The Australian State of Queensland has extended A$60m ($46.3m) support to Atherton Tableland biorefinery which is estimated to create 130 local jobs and encourage diversified cropping in the region.
The biorefinery, according to the Minister for State Development Dr Anthony Lynham, is part of a multi-million dollar investment in 21st century biofutures plants with a potential to generate about 330 local jobs in the Queensland region.
The combined biorefinery will have an onsite bagasse-fuelled 24MW green power station, which can produce about 110,000 tonnes of raw sugar, 200,000MW of green electricity for the grid and 55 million litres of ethanol biofuel annually.
For the project, the company plans to trial large-scale blue agave cropping as an alternative to sugarcane during the off-growing season. This can allow the biorefinery to operate for 12 months a year.

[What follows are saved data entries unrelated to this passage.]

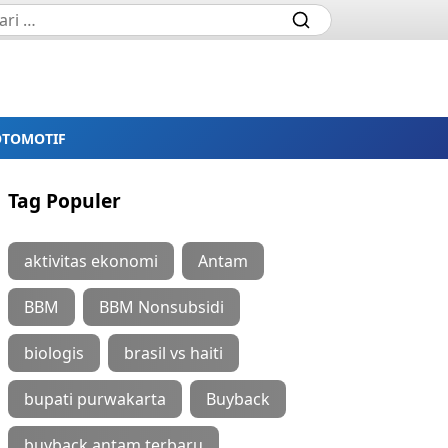
OTOMOTIF
Tag Populer
aktivitas ekonomi
Antam
BBM
BBM Nonsubsidi
biologis
brasil vs haiti
bupati purwakarta
Buyback
buyback antam terbaru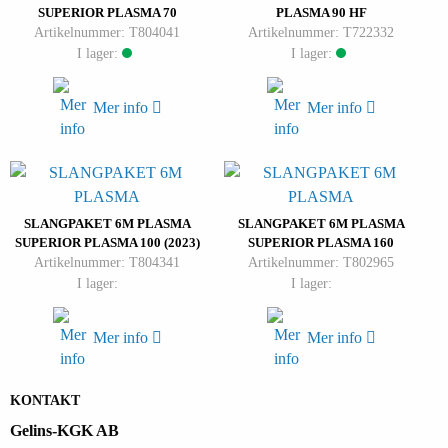
SUPERIOR PLASMA 70
PLASMA 90 HF
Artikelnummer: T804041
Artikelnummer: T722332
I lager:
I lager:
Mer info
Mer info
SLANGPAKET 6M PLASMA
SLANGPAKET 6M PLASMA
SUPERIOR PLASMA 100 (2023)
SUPERIOR PLASMA 160
Artikelnummer: T804341
Artikelnummer: T802965
I lager:
I lager:
Mer info
Mer info
KONTAKT
Gelins-KGK AB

The minister stated that Blue agave can grow well in dry land conditions with minimum irrigation required and this is good news for local growers in terms of future income growth and diversification potential.
According to the minister, Atherton’s MSF Sugar biorefinery will take the state of Queensland one step closer towards achieving its vision for a A$1bn ($772m) sustainable, export-oriented biotechnology and bioproducts sector.

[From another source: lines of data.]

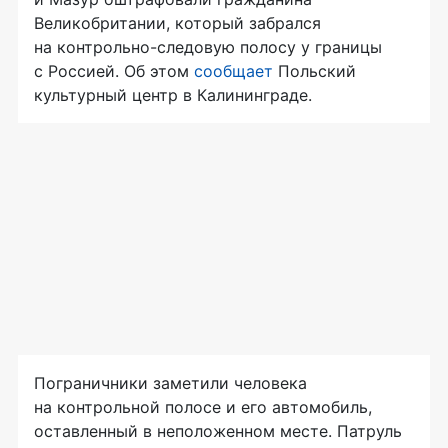
Великобритании, который забрался
на
контрольно-следовую
полосу у границы
с Россией. Об этом
сообщает
Польский
культурный центр в Калининграде.
Пограничники заметили человека
на контрольной полосе и его автомобиль,
оставленный в неположенном месте. Патруль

Lynham said: “Acceleration of the Atherton project came out of the Palaszczuk Government’s A$4m ($3m) Biofutures Acceleration Program that offers support to companies to build commercial-scale biorefineries in regional Queensland to process materials such as agricultural and industrial waste.”

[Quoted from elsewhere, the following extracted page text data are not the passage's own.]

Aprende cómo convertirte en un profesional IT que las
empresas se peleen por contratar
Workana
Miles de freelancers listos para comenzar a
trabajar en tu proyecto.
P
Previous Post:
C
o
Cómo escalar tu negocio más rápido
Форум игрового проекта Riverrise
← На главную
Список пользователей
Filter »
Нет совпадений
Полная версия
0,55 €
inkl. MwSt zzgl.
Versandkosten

“More than 120 parties indicated interest in biorefining in Queensland through the program and 26 submitted detailed expressions of interest.
“The Palaszczuk Government’s funding and support for biorefinery projects will create high-value jobs and investment in regional Queensland by using renewable feedstocks to create biofuel and other bioproducts.
Apart from the Atherton project, there are other biorefinery projects that are being planned in Queensland. These include a biorefinery in another sugarcane region by Amyris, a US-based biotechnology firm, which can create about 70 jobs.
The company plans to produce about 23,000 tonnes of sugarcane based ingredients such as farnesene used in products including cosmetic emollients, fragrances, fuels, solvents, lubricants and nutraceuticals.